What to produce – The entries that follow should be reproduced exactly, with no images carried over.

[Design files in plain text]

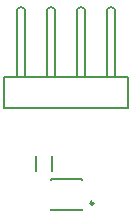
<source format=gbr>
G04*
G04 #@! TF.GenerationSoftware,Altium Limited,Altium Designer,23.3.1 (30)*
G04*
G04 Layer_Color=65535*
%FSLAX44Y44*%
%MOMM*%
G71*
G04*
G04 #@! TF.SameCoordinates,A5132160-A96E-405E-B0A8-EF484DAADAF8*
G04*
G04*
G04 #@! TF.FilePolarity,Positive*
G04*
G01*
G75*
%ADD10C,0.2500*%
%ADD11C,0.2000*%
D10*
X90380Y20560D02*
G03*
X90380Y20560I-1250J0D01*
G01*
D11*
X102210Y185000D02*
X105410Y187000D01*
X108610Y185000D01*
X102210Y127750D02*
Y185000D01*
X108610Y127750D02*
Y185000D01*
X51410D02*
X54610Y187000D01*
X57810Y185000D01*
X51410Y127750D02*
Y185000D01*
X57810Y127750D02*
Y185000D01*
X26010D02*
X29210Y187000D01*
X32410Y185000D01*
X26010Y127750D02*
Y185000D01*
X32410Y127750D02*
Y185000D01*
X15010Y100850D02*
X119610D01*
Y127750D01*
X15010D02*
X119610D01*
X15010Y100850D02*
Y127750D01*
X83210D02*
Y185000D01*
X76810Y127750D02*
Y185000D01*
X80010Y187000D02*
X83210Y185000D01*
X76810D02*
X80010Y187000D01*
X80630Y15060D02*
Y15560D01*
Y40560D02*
Y41060D01*
X54630D02*
X80630D01*
X54630Y15060D02*
Y15560D01*
Y40560D02*
Y41060D01*
Y15060D02*
X80630D01*
X55010Y48168D02*
Y60892D01*
X41510Y48168D02*
Y60892D01*
M02*

</source>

Written answer –
<source format=gbr>
G04*
G04 #@! TF.GenerationSoftware,Altium Limited,Altium Designer,23.3.1 (30)*
G04*
G04 Layer_Color=65535*
%FSLAX44Y44*%
%MOMM*%
G71*
G04*
G04 #@! TF.SameCoordinates,A5132160-A96E-405E-B0A8-EF484DAADAF8*
G04*
G04*
G04 #@! TF.FilePolarity,Positive*
G04*
G01*
G75*
%ADD10C,0.2500*%
%ADD11C,0.2000*%
D10*
X90380Y20560D02*
G03*
X90380Y20560I-1250J0D01*
G01*
D11*
X102210Y185000D02*
X105410Y187000D01*
X108610Y185000D01*
X102210Y127750D02*
Y185000D01*
X108610Y127750D02*
Y185000D01*
X51410D02*
X54610Y187000D01*
X57810Y185000D01*
X51410Y127750D02*
Y185000D01*
X57810Y127750D02*
Y185000D01*
X26010D02*
X29210Y187000D01*
X32410Y185000D01*
X26010Y127750D02*
Y185000D01*
X32410Y127750D02*
Y185000D01*
X15010Y100850D02*
X119610D01*
Y127750D01*
X15010D02*
X119610D01*
X15010Y100850D02*
Y127750D01*
X83210D02*
Y185000D01*
X76810Y127750D02*
Y185000D01*
X80010Y187000D02*
X83210Y185000D01*
X76810D02*
X80010Y187000D01*
X80630Y15060D02*
Y15560D01*
Y40560D02*
Y41060D01*
X54630D02*
X80630D01*
X54630Y15060D02*
Y15560D01*
Y40560D02*
Y41060D01*
Y15060D02*
X80630D01*
X55010Y48168D02*
Y60892D01*
X41510Y48168D02*
Y60892D01*
M02*

</source>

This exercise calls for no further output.